Some lawmakers are calling on the Biden administration to suspend patent protections on COVID-19 vaccines to help boost supply in other countries. And last week, they took a shot at pitching the idea to White House officials.
After House Speaker Nancy Pelosi sent a request to review proposals for breaking COVID-19 drug and vaccine patents, the White House held a meeting last week, CNBC reports, citing people familiar with the situation.
The prevailing view among supporters is that “we’re not safe until the world is safe," one source told CNBC. The United States has administered more than 143 million coronavirus vaccine doses, while some countries have yet to start vaccinations.
The lawmakers aren't the only ones questioning the effect of COVID-19 drug and vaccine patents on global supply. The talks come as Moderna faces renewed pressure to share its shot, and last month, Doctors Without Borders urged wealthy countries not to oppose a proposed intellectual property waiver at the World Trade Organization that would allow countries to ignore patents until the world reaches herd immunity.
Meanwhile, companies such as AstraZeneca and Novavax have inked large deals to allow their vaccine doses to make their way to countries worldwide.
It’s unclear whether the Biden team will move forward, and plenty of questions remain. For one, it’s not clear how the U.S. would boost access elsewhere simply by suspending intellectual property protections on COVID-19 drugs and vaccines. Some influential experts argue that seizing patents isn’t a realistic solution.
A spokesman for the Office of the U.S. Trade Representative told CNBC the agency is “evaluating the efficacy of this specific proposal by its true potential to save lives."
In a Wall Street Journal op-ed, former FDA commissioner Scott Gottlieb noted that manufacturing COVID-19 vaccines is complex and requires materials that are in very high demand.
“Allowing other manufacturers to appropriate the intellectual property wouldn’t increase the supply of the starting ingredients,” Gottlieb wrote. “It will make it harder for the current drugmakers to produce these vaccines.”
Under the proposal, worldwide COVID-19 vaccine production would decline, not increase, Gottlieb argued.
Instead, he recommends the Biden team look to the George W. Bush administration's AIDS response. Under the President’s Emergency Plan for AIDS Relief, or Pepfar, the U.S. government teamed with drugmakers to purchase and distribute trusted AIDS drugs in Africa, Gottlieb wrote.
In response to the global COVID-19 crisis, the government could boost manufacturing capacity by helping to produce raw materials and purchasing specialized equipment, Gottlieb wrote. Then, the U.S. could support donations of high-quality vaccines in low- and middle-income countries.
Aside from the practical concerns are legal questions. In a November op-ed in The Hill, law professor Sean M. O’Connor wrote that patent-breaking proposals “fatally misconstrue the law.” O’Connor, who serves as executive director of the Center for the Protection of Intellectual Property at George Mason University, was writing at the time about calls to seize patents on Gilead's COVID-19 antiviral Veklury.
Still, he argued the Biden administration would “do well to listen to experienced voices in drug development ... rather than follow these mistaken calls for seizing, breaking or bypassing drug patents.”

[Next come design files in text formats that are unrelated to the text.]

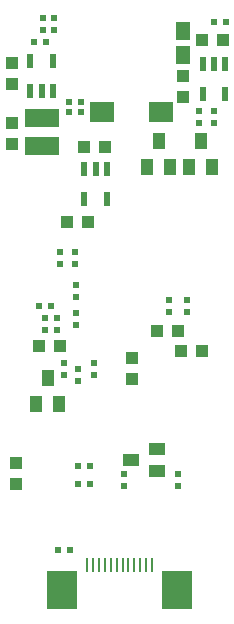
<source format=gbr>
G04 #@! TF.GenerationSoftware,KiCad,Pcbnew,5.1.0-rc2-unknown-036be7d~80~ubuntu16.04.1*
G04 #@! TF.CreationDate,2022-06-21T13:21:02+03:00*
G04 #@! TF.ProjectId,RT1010Py_Rev.C,52543130-3130-4507-995f-5265762e432e,C*
G04 #@! TF.SameCoordinates,Original*
G04 #@! TF.FileFunction,Paste,Bot*
G04 #@! TF.FilePolarity,Positive*
%FSLAX46Y46*%
G04 Gerber Fmt 4.6, Leading zero omitted, Abs format (unit mm)*
G04 Created by KiCad (PCBNEW 5.1.0-rc2-unknown-036be7d~80~ubuntu16.04.1) date 2022-06-21 13:21:02*
%MOMM*%
%LPD*%
G04 APERTURE LIST*
%ADD10R,1.400000X1.000000*%
%ADD11R,0.550000X0.500000*%
%ADD12R,2.000000X1.700000*%
%ADD13R,1.016000X1.016000*%
%ADD14R,0.550000X1.200000*%
%ADD15R,0.230000X1.280000*%
%ADD16R,2.500000X3.200000*%
%ADD17R,0.500000X0.550000*%
%ADD18R,1.000000X1.400000*%
%ADD19R,1.270000X1.524000*%
%ADD20R,3.000000X1.600000*%
G04 APERTURE END LIST*
D10*
X154269440Y-98872040D03*
X154269440Y-100774500D03*
X152059640Y-99819460D03*
D11*
X147320000Y-83185000D03*
X147320000Y-82169000D03*
D12*
X149646000Y-70358000D03*
X154646000Y-70358000D03*
D13*
X146685000Y-79629000D03*
X148463000Y-79629000D03*
X149860000Y-73279000D03*
X148082000Y-73279000D03*
X158115000Y-90551000D03*
X156337000Y-90551000D03*
X142367000Y-100076000D03*
X142367000Y-101854000D03*
X141986000Y-71247000D03*
X141986000Y-73025000D03*
X144272000Y-90170000D03*
X146050000Y-90170000D03*
X141986000Y-67945000D03*
X141986000Y-66167000D03*
X156464000Y-67310000D03*
X156464000Y-69088000D03*
X152146000Y-92964000D03*
X152146000Y-91186000D03*
X156083000Y-88900000D03*
X154305000Y-88900000D03*
X159893000Y-64262000D03*
X158115000Y-64262000D03*
D14*
X148148000Y-75154000D03*
X149098000Y-75154000D03*
X150048000Y-75154000D03*
X148148000Y-77754000D03*
X150048000Y-77754000D03*
X145476000Y-68610000D03*
X144526000Y-68610000D03*
X143576000Y-68610000D03*
X145476000Y-66010000D03*
X143576000Y-66010000D03*
X158181000Y-66264000D03*
X159131000Y-66264000D03*
X160081000Y-66264000D03*
X158181000Y-68864000D03*
X160081000Y-68864000D03*
D15*
X153880000Y-108740000D03*
X153380000Y-108740000D03*
X152880000Y-108740000D03*
X152380000Y-108740000D03*
X151880000Y-108740000D03*
X151380000Y-108740000D03*
D16*
X156030000Y-110840000D03*
X146230000Y-110840000D03*
D15*
X150880000Y-108740000D03*
X150380000Y-108740000D03*
X149880000Y-108740000D03*
X149380000Y-108740000D03*
X148880000Y-108740000D03*
X148380000Y-108740000D03*
D17*
X145923000Y-107442000D03*
X146939000Y-107442000D03*
X144272000Y-86741000D03*
X145288000Y-86741000D03*
D11*
X144653000Y-63373000D03*
X144653000Y-62357000D03*
D17*
X144780000Y-88773000D03*
X145796000Y-88773000D03*
D11*
X147447000Y-84963000D03*
X147447000Y-85979000D03*
D17*
X147828000Y-69469000D03*
X146812000Y-69469000D03*
X144780000Y-87757000D03*
X145796000Y-87757000D03*
D11*
X148971000Y-92583000D03*
X148971000Y-91567000D03*
X155321000Y-87249000D03*
X155321000Y-86233000D03*
X156845000Y-87249000D03*
X156845000Y-86233000D03*
X146050000Y-82169000D03*
X146050000Y-83185000D03*
X146431000Y-91567000D03*
X146431000Y-92583000D03*
X151511000Y-100965000D03*
X151511000Y-101981000D03*
D17*
X147574000Y-100330000D03*
X148590000Y-100330000D03*
X147574000Y-101854000D03*
X148590000Y-101854000D03*
D11*
X145542000Y-62357000D03*
X145542000Y-63373000D03*
D17*
X144907000Y-64389000D03*
X143891000Y-64389000D03*
D11*
X147447000Y-88392000D03*
X147447000Y-87376000D03*
D17*
X146812000Y-70358000D03*
X147828000Y-70358000D03*
D11*
X156083000Y-100965000D03*
X156083000Y-101981000D03*
X159131000Y-70231000D03*
X159131000Y-71247000D03*
D17*
X159131000Y-62738000D03*
X160147000Y-62738000D03*
D11*
X157861000Y-71247000D03*
X157861000Y-70231000D03*
X147574000Y-93091000D03*
X147574000Y-92075000D03*
D18*
X155381960Y-75021440D03*
X153479500Y-75021440D03*
X154434540Y-72811640D03*
X158937960Y-75021440D03*
X157035500Y-75021440D03*
X157990540Y-72811640D03*
D19*
X156464000Y-65532000D03*
X156464000Y-63500000D03*
D18*
X145984000Y-95037000D03*
X144084000Y-95037000D03*
X145034000Y-92837000D03*
D20*
X144526000Y-73266000D03*
X144526000Y-70866000D03*
M02*

</source>
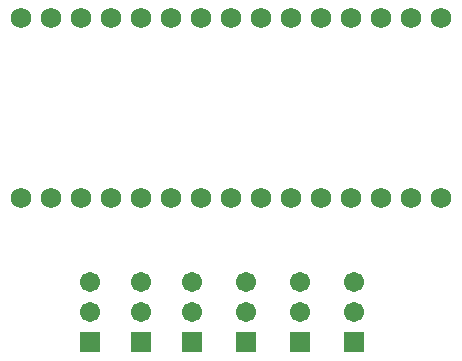
<source format=gbs>
G04 Layer_Color=16711935*
%FSLAX24Y24*%
%MOIN*%
G70*
G01*
G75*
%ADD16C,0.0680*%
%ADD17R,0.0671X0.0671*%
%ADD18C,0.0671*%
D16*
X2400Y13100D02*
D03*
X3400D02*
D03*
X4400D02*
D03*
X5400D02*
D03*
X6400D02*
D03*
X7400D02*
D03*
X8400D02*
D03*
X9400D02*
D03*
X10400D02*
D03*
X11400D02*
D03*
X12400D02*
D03*
X13400D02*
D03*
X15400D02*
D03*
X16400D02*
D03*
X14400D02*
D03*
X16400Y7100D02*
D03*
X15400D02*
D03*
X14400D02*
D03*
X13400D02*
D03*
X12400D02*
D03*
X11400D02*
D03*
X10400D02*
D03*
X9400D02*
D03*
X8400D02*
D03*
X7400D02*
D03*
X6400D02*
D03*
X5400D02*
D03*
X3400D02*
D03*
X2400D02*
D03*
X4400D02*
D03*
D17*
X8100Y2300D02*
D03*
X6400D02*
D03*
X4700D02*
D03*
X11700D02*
D03*
X9900D02*
D03*
X13500D02*
D03*
D18*
X8100Y3300D02*
D03*
Y4300D02*
D03*
X6400Y3300D02*
D03*
Y4300D02*
D03*
X4700Y3300D02*
D03*
Y4300D02*
D03*
X11700Y3300D02*
D03*
Y4300D02*
D03*
X9900Y3300D02*
D03*
Y4300D02*
D03*
X13500D02*
D03*
Y3300D02*
D03*
M02*

</source>
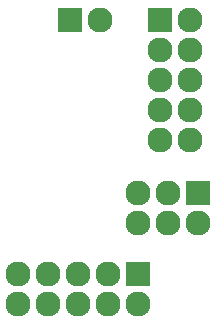
<source format=gbs>
G04 #@! TF.FileFunction,Soldermask,Bot*
%FSLAX46Y46*%
G04 Gerber Fmt 4.6, Leading zero omitted, Abs format (unit mm)*
G04 Created by KiCad (PCBNEW 0.201509061501+6161~29~ubuntu14.04.1-product) date Sam 12 Sep 2015 09:24:29 CEST*
%MOMM*%
G01*
G04 APERTURE LIST*
%ADD10C,0.100000*%
%ADD11R,2.127200X2.127200*%
%ADD12O,2.127200X2.127200*%
G04 APERTURE END LIST*
D10*
D11*
X111760000Y-124333000D03*
D12*
X111760000Y-126873000D03*
X109220000Y-124333000D03*
X109220000Y-126873000D03*
X106680000Y-124333000D03*
X106680000Y-126873000D03*
X104140000Y-124333000D03*
X104140000Y-126873000D03*
X101600000Y-124333000D03*
X101600000Y-126873000D03*
D11*
X106045000Y-102870000D03*
D12*
X108585000Y-102870000D03*
D11*
X113665000Y-102870000D03*
D12*
X116205000Y-102870000D03*
X113665000Y-105410000D03*
X116205000Y-105410000D03*
X113665000Y-107950000D03*
X116205000Y-107950000D03*
X113665000Y-110490000D03*
X116205000Y-110490000D03*
X113665000Y-113030000D03*
X116205000Y-113030000D03*
D11*
X116840000Y-117475000D03*
D12*
X116840000Y-120015000D03*
X114300000Y-117475000D03*
X114300000Y-120015000D03*
X111760000Y-117475000D03*
X111760000Y-120015000D03*
M02*

</source>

For many months as the pandemic has played out, patient advocates have focused on Moderna’s intellectual property because the U.S. government was a key research partner. In a letter last week, Public Citizen, AIDS group PrEP4All and others called on the government to leverage its power on a soon-to-be-issued patent to help scale up global supply for the vaccine.
Their proposal is different from simply bypassing drug company patents. Because Moderna’s vaccine uses technology in the U.S. government patent, the advocates are calling on the government to license its tech to Moderna. Under that license, the government could require “provisions to help increase global access” rather than just a royalty.
“This government-owned patent is an important policy tool that the U.S. government could use to facilitate scale up of production of mRNA-1273 and ensure rapid, equitable global access,” the group wrote.
Under the license, the government could bring more manufacturing partners on board and require tech sharing with the World Health Organization to boost capacity, the group wrote. The government could also require universal pricing.